ElseIf PW = inputPW Then

  MsgBox "パスワードを照合できました。" & vbCrLf & "フォーム2を開きます。"
  
  'F_フォーム1を閉じる。
  DoCmd.Close

  'F_フォーム2を開く。
  DoCmd.OpenForm "F_フォーム2", acNormal

Else

  MsgBox "パスワードが間違っています。"

End If

End Sub

ここでの処理は、初めにパスワードとして文字列の「PASSWORD12345」を「PW変数」に格納し、続いてInputBox関数を用いて、ユーザーが入力した値を「inputPW変数」に格納する処理をとっています。

実際に「F_フォーム1」上の「cmd_Form2」コマンドボタンをクリックすると、図4に示すようにパスワード入力を促すダイアログボックスが表示されます。

図4 InputBoxの表示

ここで、表示されるダイアログボックスには「キャンセル」ボタンがあり、ユーザーがこれをクリックすると、「値0の文字列」という特殊な値が返されます。そして、「値0の文字列」が返されたかを確認するためには、「StrPtr関数」を用いる必要があります。

StrPtr(args)
引数argsに指定されたString型の変数のアドレスを返します。「値0の文字列」が指定された場合は、「0」を返します。
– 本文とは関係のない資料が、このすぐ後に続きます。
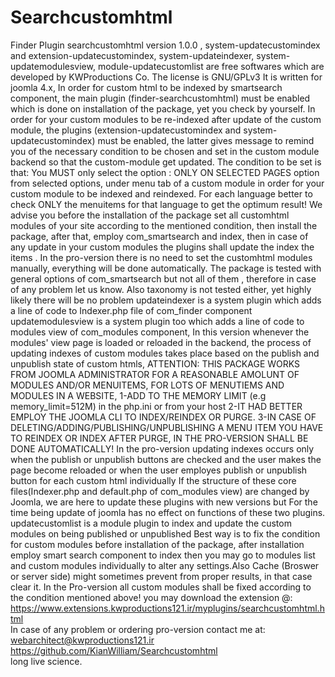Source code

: # Searchcustomhtml
Finder Plugin searchcustomhtml version 1.0.0 , system-updatecustomindex and extension-updatecustomindex, 
system-updateindexer, system-updatemodulesview, module-updatecustomlist
are free softwares which are developed by KWProductions Co.
The license is GNU/GPLv3
It is written for joomla 4.x, 
In order for custom html to be indexed by smartsearch component, the main plugin (finder-searchcustomhtml) must be enabled
which is done on installation of the package, yet you check by yourself.
In order for your custom modules to be re-indexed after update of the custom module, the plugins 
(extension-updatecustomindex and system-updatecustomindex) must be enabled, the latter gives message to remind you of the necessary condition
to be chosen and set in the custom module backend so that the custom-module get updated. The condition to be set is that:
You MUST only select the option : ONLY ON SELECTED PAGES option from selected options, under menu tab of a custom module 
in order for your custom module to be indexed and reindexed. For each language better to check ONLY the menuitems
for that language to get the optimum result! We advise you before the installation of the package set all customhtml modules
of your site according to the mentioned condition, then install the package, after that, employ com_smartsearch and index,
then in case of any update in your custom modules the plugins shall update the index the items .
In the pro-version there is no need to set the customhtml modules manually, everything will be done automatically.
The package is tested with general options of com_smartsearch but not all of them , therefore in case of any problem let us know.
Also taxonomy is not tested either, yet highly likely there will be no problem
updateindexer is a system plugin which adds a line of code to Indexer.php file of com_finder component
updatemodulesview is a system plugin too which adds a line of code to modules view of com_modules component,
In this version whenever the modules' view page is loaded or reloaded in the backend, the process of updating indexes of custom modules
 takes place based on the publish and unpublish state of custom htmls,
 ATTENTION:  THIS PACKAGE WORKS FROM JOOMLA ADMINISTRATOR FOR A REASONABLE AMOLUNT OF MODULES AND/OR MENUITEMS, FOR LOTS OF 
 MENUTIEMS AND MODULES IN A WEBSITE, 1-ADD TO THE MEMORY LIMIT (e.g memory_limit=512M) in the php.ini or from your host 2-IT HAD BETTER 
 EMPLOY THE JOOMLA CLI TO INDEX/REINDEX OR PURGE. 3-IN CASE OF DELETING/ADDING/PUBLISHING/UNPUBLISHING A MENU ITEM YOU HAVE TO REINDEX OR INDEX AFTER PURGE, IN THE PRO-VERSION SHALL BE DONE AUTOMATICALLY!
In the pro-version updating indexes occurs only when the publish or unpublish buttons are checked and the user makes the page 
become reloaded or when the user employes publish or unpublish button for each custom html individually
If the structure of these core files(Indexer.php and default.php of com_modules view) are changed by Joomla,
we are here to update these plugins with new versions but
For the time being update of joomla has no effect on functions of these two plugins.
updatecustomlist is a module plugin to index and update the custom modules on being published or unpublished 
Best way is to fix the condition for custom modules before installation of the package, after
installation employ smart search component to index then you may go to modules list and custom modules individually to alter
any settings.Also Cache (Broswer or server side) might sometimes prevent from proper results, in that case clear it.
In the Pro-version all custom modules shall be fixed according to the condition mentioned above!
you may download the extension @:
https://www.extensions.kwproductions121.ir/myplugins/searchcustomhtml.html<br />
In case of any problem or ordering pro-version contact me at:
webarchitect@kwproductions121.ir<br />
https://github.com/KianWilliam/Searchcustomhtml <br />
long live science.
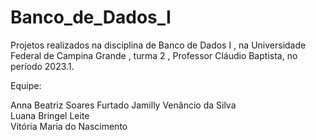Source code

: # Banco_de_Dados_I

Projetos realizados na disciplina de Banco de Dados I , na Universidade Federal de Campina Grande , turma 2 , Professor Cláudio Baptista, no período 2023.1.

Equipe:

Anna Beatriz Soares Furtado
Jamilly Venâncio da Silva   
Luana Bringel Leite         
Vitória Maria do Nascimento 
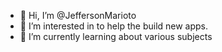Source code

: - 👋 Hi, I’m @JeffersonMarioto
- 👀 I’m interested in to help the build new apps.
- 🌱 I’m currently learning about various subjects


<!---
JeffersonMarioto/JeffersonMarioto is a ✨ special ✨ repository because its `README.md` (this file) appears on your GitHub profile.
You can click the Preview link to take a look at your changes.
--->
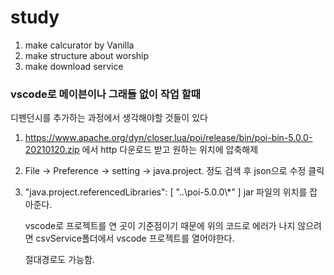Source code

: # study

1. make calcurator by Vanilla
2. make structure about worship
3. make download service

### vscode로 메이븐이나 그래들 없이 작업 할때

디펜던시를 추가하는 과정에서 생각해야할 것들이 있다

1. https://www.apache.org/dyn/closer.lua/poi/release/bin/poi-bin-5.0.0-20210120.zip 에서 http 다운로드 받고 원하는 위치에 압축해제
2. File -> Preference -> setting -> java.project. 정도 검색 후 json으로 수정 클릭
3. "java.project.referencedLibraries": [
   "..\\poi-5.0.0\\*"
   ] jar 파일의 위치를 잡아준다.

   vscode로 프로젝트를 연 곳이 기준점이기 때문에 위의 코드로 에러가 나지 않으려면 csvService폴더에서 vscode 프로젝트를 열어야한다.

   절대경로도 가능함.
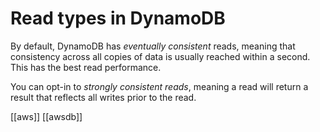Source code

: # Read types in DynamoDB

By default, DynamoDB has *eventually consistent* reads, meaning that consistency across all copies of data is usually reached within a second.
This has the best read performance.

You can opt-in to *strongly consistent reads*, meaning a read will return a result that reflects all writes prior to the read.

[[aws]]
[[awsdb]]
パスワード判定の処理ではIf文を用いて条件に応じた処理の分岐をしていますが、まずは「キャンセル」ボタンがクリックされた場合は、StrPtr関数により「0」が返されるため、これにより判断をします(図5参照)。

図5 キャンセルボタンをクリックした場合

Else Ifによる次の条件は「PW変数」と「inputPW変数」が一致した場合であり、この時は「F_フォーム2」フォームを開く処理をします(図6参照)。

まず「Docmd.Close」で「F_フォーム1」フォーム自身を閉じます。そして、「DoCmd.OpenForm “F_フォーム2”, acNormal」により「F_フォーム2」フォームを開く処理をします。

図6 InputBoxに正しいパスワードを入力した場合

最後に、InputBoxに間違ったパスワードを入力した場合、「パスワードが間違っています。」というメッセージを出して処理が終了します(図7参照)。

図7 InputBoxに間違ったパスワードを入力した場合

このようにして、InputBox関数を活用することで、容易にユーザーへの入力を促し、入力された値に基づき、様々な処理を施すことができます。

まとめ

今回は、入力用ダイアログボックスとしてInputBox関数について、その活用方法を紹介をしました。ユーザーが入力した値をそのままテーブルに追加することもできますし、設定によってはクエリの抽出条件にすることもでき、様々な場面で応用することができますので、この機会に使い方を知っていただけると良いかと思います。